The sociology of Indian food in New York? Oh, Gray Lady, you giveth, and you taketh away. So high-brow, so fusty. Must we intellectualize everything?

Nonetheless, the article does highlight some faves for for a more “authentic” experience, like Saravanaas  (the American outpost of pan-India chain Hotel Saravana Bhavan), a place that definitely recalls weekly Sunday meals at Delhi’s HSB, which offers fast and friendly South Indian snacks and sweets. And it rightly steers you away from so-so chains like Cafe Spice and the offerings on Curry Hill.

The only other Indian food in NYC I’ve really enjoyed was a set meal from a nondescript cart near my office; at the juncture of Park Ave. and 53rd Street, you can get a damn good veg meal, including dal, rice, sabzi, and pickle (!!!), for $4. People who have accompanied me there have complained that the food is only subpar at best, but to me, it tastes most like middle-class India — unpretentious, filling, and lovingly home-cooked.

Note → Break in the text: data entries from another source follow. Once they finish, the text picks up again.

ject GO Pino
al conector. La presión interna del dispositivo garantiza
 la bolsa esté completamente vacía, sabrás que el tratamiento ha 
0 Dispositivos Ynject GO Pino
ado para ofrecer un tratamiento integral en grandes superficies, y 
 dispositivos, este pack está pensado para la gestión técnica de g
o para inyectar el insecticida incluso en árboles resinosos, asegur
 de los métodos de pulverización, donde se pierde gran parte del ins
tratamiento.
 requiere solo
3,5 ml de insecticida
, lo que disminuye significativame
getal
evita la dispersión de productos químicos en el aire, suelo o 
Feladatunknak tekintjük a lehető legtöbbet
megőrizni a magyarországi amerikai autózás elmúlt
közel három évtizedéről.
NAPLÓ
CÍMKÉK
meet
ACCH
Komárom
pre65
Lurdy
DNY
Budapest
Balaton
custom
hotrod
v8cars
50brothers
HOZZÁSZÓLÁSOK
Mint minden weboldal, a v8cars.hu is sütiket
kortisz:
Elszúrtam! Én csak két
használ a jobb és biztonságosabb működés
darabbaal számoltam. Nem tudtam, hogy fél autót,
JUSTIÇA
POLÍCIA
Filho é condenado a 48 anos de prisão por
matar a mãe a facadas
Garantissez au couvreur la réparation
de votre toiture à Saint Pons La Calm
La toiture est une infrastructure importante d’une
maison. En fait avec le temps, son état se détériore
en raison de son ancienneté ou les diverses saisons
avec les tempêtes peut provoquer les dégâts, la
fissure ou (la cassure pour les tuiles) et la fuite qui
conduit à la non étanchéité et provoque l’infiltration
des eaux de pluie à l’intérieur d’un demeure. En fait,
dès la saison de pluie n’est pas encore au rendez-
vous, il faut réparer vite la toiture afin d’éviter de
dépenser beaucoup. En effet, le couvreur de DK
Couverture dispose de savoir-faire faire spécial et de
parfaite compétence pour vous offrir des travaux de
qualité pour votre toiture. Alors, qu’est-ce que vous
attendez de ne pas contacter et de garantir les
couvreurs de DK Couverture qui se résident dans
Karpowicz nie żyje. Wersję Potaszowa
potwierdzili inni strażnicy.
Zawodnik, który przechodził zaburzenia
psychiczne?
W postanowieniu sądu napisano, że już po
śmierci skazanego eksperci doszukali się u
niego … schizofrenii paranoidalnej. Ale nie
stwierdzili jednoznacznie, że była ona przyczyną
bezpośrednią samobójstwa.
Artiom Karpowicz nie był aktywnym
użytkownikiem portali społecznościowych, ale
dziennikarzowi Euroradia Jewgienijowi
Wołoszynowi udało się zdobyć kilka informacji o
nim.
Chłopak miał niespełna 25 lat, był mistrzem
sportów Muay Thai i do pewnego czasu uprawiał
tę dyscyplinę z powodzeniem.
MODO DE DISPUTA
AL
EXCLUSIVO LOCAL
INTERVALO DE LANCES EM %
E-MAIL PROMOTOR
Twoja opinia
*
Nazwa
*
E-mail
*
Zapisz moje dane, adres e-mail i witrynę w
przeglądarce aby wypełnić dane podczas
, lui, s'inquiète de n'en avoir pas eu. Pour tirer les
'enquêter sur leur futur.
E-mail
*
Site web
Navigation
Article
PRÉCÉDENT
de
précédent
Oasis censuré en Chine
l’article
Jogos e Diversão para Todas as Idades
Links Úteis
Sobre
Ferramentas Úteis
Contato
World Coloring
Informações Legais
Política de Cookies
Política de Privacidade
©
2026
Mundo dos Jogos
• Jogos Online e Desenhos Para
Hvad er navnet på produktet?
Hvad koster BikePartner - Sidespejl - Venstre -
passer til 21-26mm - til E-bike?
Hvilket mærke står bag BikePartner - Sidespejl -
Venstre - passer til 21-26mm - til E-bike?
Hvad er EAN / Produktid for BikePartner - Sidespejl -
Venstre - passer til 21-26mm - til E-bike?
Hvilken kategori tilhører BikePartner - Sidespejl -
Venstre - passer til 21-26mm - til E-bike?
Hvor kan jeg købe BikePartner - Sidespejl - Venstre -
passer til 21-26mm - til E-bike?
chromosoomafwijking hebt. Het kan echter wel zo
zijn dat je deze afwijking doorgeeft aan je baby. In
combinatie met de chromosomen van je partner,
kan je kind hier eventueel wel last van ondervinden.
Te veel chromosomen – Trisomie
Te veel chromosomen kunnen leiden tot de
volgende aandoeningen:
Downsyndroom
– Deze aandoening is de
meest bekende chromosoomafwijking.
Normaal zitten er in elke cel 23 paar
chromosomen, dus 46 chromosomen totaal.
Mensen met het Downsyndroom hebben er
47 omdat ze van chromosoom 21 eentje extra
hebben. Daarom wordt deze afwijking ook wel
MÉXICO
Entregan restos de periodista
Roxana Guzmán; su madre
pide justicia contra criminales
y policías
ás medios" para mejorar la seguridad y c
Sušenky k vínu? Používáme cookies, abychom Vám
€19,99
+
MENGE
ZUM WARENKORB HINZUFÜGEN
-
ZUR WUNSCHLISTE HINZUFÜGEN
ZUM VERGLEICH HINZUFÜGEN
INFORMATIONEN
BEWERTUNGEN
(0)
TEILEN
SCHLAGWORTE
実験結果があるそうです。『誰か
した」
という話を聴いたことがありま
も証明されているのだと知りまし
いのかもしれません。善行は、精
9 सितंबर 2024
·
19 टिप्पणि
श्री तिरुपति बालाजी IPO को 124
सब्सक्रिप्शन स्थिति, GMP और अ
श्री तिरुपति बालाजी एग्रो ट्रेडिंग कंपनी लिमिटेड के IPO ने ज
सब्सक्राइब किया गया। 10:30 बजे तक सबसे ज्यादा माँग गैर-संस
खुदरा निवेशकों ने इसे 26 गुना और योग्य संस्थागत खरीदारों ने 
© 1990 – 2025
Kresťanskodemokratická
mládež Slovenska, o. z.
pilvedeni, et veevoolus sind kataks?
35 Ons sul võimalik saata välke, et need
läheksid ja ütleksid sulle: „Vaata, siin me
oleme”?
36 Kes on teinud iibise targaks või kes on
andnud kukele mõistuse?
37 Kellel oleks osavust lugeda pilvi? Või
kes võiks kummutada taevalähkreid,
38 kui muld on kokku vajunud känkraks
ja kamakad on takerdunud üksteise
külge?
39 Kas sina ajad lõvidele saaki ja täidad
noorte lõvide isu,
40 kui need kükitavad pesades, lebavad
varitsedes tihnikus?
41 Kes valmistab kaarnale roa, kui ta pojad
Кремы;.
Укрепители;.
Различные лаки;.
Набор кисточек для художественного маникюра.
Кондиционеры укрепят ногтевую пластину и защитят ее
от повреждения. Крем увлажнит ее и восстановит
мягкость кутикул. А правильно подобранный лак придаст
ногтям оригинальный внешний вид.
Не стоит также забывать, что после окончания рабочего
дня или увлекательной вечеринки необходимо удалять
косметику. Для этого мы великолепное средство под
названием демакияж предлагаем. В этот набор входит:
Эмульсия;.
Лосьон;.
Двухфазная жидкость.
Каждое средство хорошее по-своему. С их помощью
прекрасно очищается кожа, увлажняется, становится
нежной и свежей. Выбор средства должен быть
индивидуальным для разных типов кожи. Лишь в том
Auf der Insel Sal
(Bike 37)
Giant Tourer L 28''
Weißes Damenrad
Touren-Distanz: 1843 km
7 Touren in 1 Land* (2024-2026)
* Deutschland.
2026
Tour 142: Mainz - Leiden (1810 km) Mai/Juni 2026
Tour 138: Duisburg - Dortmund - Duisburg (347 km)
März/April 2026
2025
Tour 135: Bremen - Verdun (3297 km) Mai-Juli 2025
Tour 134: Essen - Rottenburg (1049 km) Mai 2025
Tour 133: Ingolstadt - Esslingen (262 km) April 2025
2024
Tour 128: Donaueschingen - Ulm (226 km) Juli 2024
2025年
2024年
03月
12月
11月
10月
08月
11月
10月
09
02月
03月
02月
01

Still, your best bet is to go to Patel Brothers and stock up on supplies to make your own sabzi and rajma masala — at this Jackson Heights grocer, you can even get fresh paneer and MDH chunky chat masala, an appetizer of maharajas if there ever was one. And if you’re not that adventuresome, you can snatch Kurkure, the subcontinent’s answer to Cheetos, and gorge until your fingers are coated in an oily slick of spices.